But anyone who knew the content of the film and knew Mutua’s politics would have felt deeply confused. “Rafiki,” which means friend in kiSwahili, is about two young women who are best friends and fall in love. Mutua is well-known for inflammatory remarks about LGBT people. In Facebook posts, he has described homosexuality as “filth” and said it was a Western concept intent on “destroying our children.” His board regularly bans content that recognizes LGBT people’s existence.
On Friday, his KFCB announced that the film would be banned in Kenya.
“Anyone found in its possession will be in breach of law,” the board said in a tweet. It is unclear exactly which law the film itself or possession of it would contravene, though gay sex is illegal in Kenya and punishable by up to 14 years in jail. A petition to overturn that law is underway in a Nairobi high court.
KFCB spokeswoman Nelly Muluka tweeted a justification for the decision. “Our culture and laws recognize family as the basic unit of society,” she wrote. “The (board) cannot, therefore, allow lesbian content to be accessed by children in Kenya.”

### INFORMATION PROVIDED

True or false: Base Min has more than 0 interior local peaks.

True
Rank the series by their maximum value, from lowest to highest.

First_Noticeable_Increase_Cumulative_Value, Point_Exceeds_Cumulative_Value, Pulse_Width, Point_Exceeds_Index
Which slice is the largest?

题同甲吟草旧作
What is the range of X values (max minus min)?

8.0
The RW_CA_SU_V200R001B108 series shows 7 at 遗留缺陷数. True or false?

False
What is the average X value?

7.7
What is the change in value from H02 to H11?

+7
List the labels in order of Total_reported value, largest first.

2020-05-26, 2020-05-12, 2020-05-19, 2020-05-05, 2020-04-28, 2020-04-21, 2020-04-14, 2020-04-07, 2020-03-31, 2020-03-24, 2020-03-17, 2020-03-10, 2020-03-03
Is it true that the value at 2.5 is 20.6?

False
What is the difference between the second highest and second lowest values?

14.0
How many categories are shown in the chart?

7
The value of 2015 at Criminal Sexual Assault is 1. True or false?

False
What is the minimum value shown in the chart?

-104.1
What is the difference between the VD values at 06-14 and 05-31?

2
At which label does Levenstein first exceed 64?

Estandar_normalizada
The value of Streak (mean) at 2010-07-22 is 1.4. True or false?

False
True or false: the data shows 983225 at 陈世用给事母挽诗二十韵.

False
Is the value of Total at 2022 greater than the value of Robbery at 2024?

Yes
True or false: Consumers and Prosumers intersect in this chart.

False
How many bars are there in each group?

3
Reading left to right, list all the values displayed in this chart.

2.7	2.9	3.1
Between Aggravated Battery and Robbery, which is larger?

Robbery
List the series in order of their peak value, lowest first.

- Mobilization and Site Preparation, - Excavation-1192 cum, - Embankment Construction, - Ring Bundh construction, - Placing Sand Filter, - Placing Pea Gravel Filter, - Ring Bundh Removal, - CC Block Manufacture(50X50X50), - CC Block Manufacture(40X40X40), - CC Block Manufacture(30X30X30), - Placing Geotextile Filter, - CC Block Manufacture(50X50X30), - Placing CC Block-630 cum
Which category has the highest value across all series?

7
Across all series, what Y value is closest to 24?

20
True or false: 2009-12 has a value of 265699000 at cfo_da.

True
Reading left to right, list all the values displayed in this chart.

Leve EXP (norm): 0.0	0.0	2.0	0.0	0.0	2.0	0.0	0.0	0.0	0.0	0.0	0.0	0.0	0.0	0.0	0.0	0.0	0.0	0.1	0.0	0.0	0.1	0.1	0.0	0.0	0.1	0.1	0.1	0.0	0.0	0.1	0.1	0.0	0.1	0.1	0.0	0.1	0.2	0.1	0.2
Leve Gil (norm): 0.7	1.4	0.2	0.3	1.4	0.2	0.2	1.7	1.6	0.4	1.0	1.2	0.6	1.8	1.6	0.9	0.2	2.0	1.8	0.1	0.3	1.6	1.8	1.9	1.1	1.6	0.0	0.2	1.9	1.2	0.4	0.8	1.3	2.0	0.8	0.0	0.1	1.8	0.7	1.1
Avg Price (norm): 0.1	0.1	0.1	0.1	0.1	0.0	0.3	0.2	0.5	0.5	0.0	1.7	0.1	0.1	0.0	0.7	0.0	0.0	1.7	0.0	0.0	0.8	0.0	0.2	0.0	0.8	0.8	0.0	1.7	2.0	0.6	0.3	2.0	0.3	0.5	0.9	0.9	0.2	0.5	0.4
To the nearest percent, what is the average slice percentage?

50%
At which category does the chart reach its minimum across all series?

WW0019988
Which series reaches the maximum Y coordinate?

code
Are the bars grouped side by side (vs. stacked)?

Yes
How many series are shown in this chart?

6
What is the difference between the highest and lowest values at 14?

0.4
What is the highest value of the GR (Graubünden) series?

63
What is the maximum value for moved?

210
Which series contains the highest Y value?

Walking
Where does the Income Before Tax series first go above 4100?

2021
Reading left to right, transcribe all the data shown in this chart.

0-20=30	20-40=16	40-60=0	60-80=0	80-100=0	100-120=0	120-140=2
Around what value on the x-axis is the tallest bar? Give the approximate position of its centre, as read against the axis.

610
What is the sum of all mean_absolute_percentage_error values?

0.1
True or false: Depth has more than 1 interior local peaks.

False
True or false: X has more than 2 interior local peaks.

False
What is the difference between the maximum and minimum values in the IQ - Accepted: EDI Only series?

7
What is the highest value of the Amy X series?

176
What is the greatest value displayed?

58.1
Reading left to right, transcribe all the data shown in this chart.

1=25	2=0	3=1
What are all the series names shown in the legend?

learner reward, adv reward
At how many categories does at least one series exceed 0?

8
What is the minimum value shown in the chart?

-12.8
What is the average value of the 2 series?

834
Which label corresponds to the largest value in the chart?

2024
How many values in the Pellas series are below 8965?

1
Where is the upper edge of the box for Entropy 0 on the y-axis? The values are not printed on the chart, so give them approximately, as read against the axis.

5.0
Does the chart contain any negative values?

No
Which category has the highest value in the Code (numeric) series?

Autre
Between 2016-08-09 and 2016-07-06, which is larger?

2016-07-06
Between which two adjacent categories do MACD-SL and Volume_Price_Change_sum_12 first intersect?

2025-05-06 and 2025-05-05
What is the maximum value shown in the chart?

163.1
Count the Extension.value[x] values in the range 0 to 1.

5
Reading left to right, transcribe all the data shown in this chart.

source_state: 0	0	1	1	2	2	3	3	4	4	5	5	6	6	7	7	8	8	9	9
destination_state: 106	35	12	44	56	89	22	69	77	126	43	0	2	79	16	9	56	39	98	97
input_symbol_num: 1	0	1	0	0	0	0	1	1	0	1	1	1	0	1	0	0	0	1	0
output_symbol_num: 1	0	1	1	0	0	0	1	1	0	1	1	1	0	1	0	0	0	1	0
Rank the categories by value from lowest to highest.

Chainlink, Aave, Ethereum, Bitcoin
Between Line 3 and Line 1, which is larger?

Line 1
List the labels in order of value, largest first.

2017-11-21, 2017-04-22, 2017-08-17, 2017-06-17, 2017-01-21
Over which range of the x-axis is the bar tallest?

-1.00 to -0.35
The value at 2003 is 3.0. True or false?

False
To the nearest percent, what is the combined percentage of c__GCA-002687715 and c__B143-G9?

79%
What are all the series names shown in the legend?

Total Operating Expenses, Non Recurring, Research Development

### EXERCISES
a - In the passage on the Rafiki ban, translate this sentence into Spanish: "On Friday, his KFCB announced that the film would be banned in Kenya."
b - According to the passage on the Rafiki ban, what reason did the board's spokeswoman give for why it could not allow lesbian content to be accessed by children in Kenya? Answer in one to three sentences.
c - Please repeat the part of the passage on the Rafiki ban that opens with the words containing "On Friday, his" and closes with "Nairobi high court.".

### REPLIES
a - El viernes, su KFCB anunció que la película sería prohibida en Kenia.

b - Nelly Muluka wrote that Kenya's culture and laws recognize the family as the basic unit of society. For that reason, she said, the board could not allow children in Kenya to access lesbian content.

c -
On Friday, his KFCB announced that the film would be banned in Kenya.
“Anyone found in its possession will be in breach of law,” the board said in a tweet. It is unclear exactly which law the film itself or possession of it would contravene, though gay sex is illegal in Kenya and punishable by up to 14 years in jail. A petition to overturn that law is underway in a Nairobi high court.